_작업 지시_
아래 항목의 글을 모두 다시 쓰되, "書店"가 나오는 곳마다 "本屋"를 넣고 나머지는 그대로 두세요. 그림은 답에서 빼 주세요.
┏━━
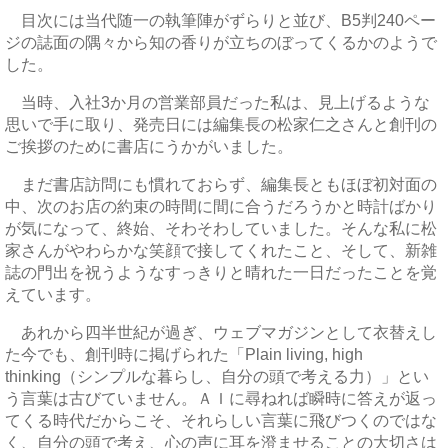
目次には当代随一の執筆陣がずらりと並び、B5判240ペー
ジの誌面の隅々から知の香りが立ちのぼってくるかのようで
した。
当時、入社3か月の営業部員だった私は、見上げるような
思いで手に取り、発売日には編集長の松家仁之さんと創刊の
ご挨拶のために書店にうかがいました。
まだ書店訪問にも慣れておらず、編集長ともほぼ初対面の
中、次のお店の約束の時間に間に合うだろうかと時計ばかり
が気になって、終始、そわそわしていました。そんな私に松
家さんがやわらかな笑顔で接してくれたこと、そして、新雑
誌の門出を祝うようなすっきりと晴れた一日だったことを覚
えています。
あれから四半世紀が過ぎ、ウェブマガジンとして衣替えし
た今でも、創刊時に掲げられた「Plain living, high
thinking（シンプルな暮らし、自分の頭で考える力）」とい
う言葉は古びていません。ＡＩに尋ねれば瞬時に答えが返っ
てくる時代だからこそ、それらしい言葉に飛びつくのではな
く、自分の頭で考え、心の声に耳を澄ませることの大切さは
┗━━
_답변란_
目次には当代随一の執筆陣がずらりと並び、B5判240ペー
ジの誌面の隅々から知の香りが立ちのぼってくるかのようで
した。
当時、入社3か月の営業部員だった私は、見上げるような
思いで手に取り、発売日には編集長の松家仁之さんと創刊の
ご挨拶のために本屋にうかがいました。
まだ本屋訪問にも慣れておらず、編集長ともほぼ初対面の
中、次のお店の約束の時間に間に合うだろうかと時計ばかり
が気になって、終始、そわそわしていました。そんな私に松
家さんがやわらかな笑顔で接してくれたこと、そして、新雑
誌の門出を祝うようなすっきりと晴れた一日だったことを覚
えています。
あれから四半世紀が過ぎ、ウェブマガジンとして衣替えし
た今でも、創刊時に掲げられた「Plain living, high
thinking（シンプルな暮らし、自分の頭で考える力）」とい
う言葉は古びていません。ＡＩに尋ねれば瞬時に答えが返っ
てくる時代だからこそ、それらしい言葉に飛びつくのではな
く、自分の頭で考え、心の声に耳を澄ませることの大切さは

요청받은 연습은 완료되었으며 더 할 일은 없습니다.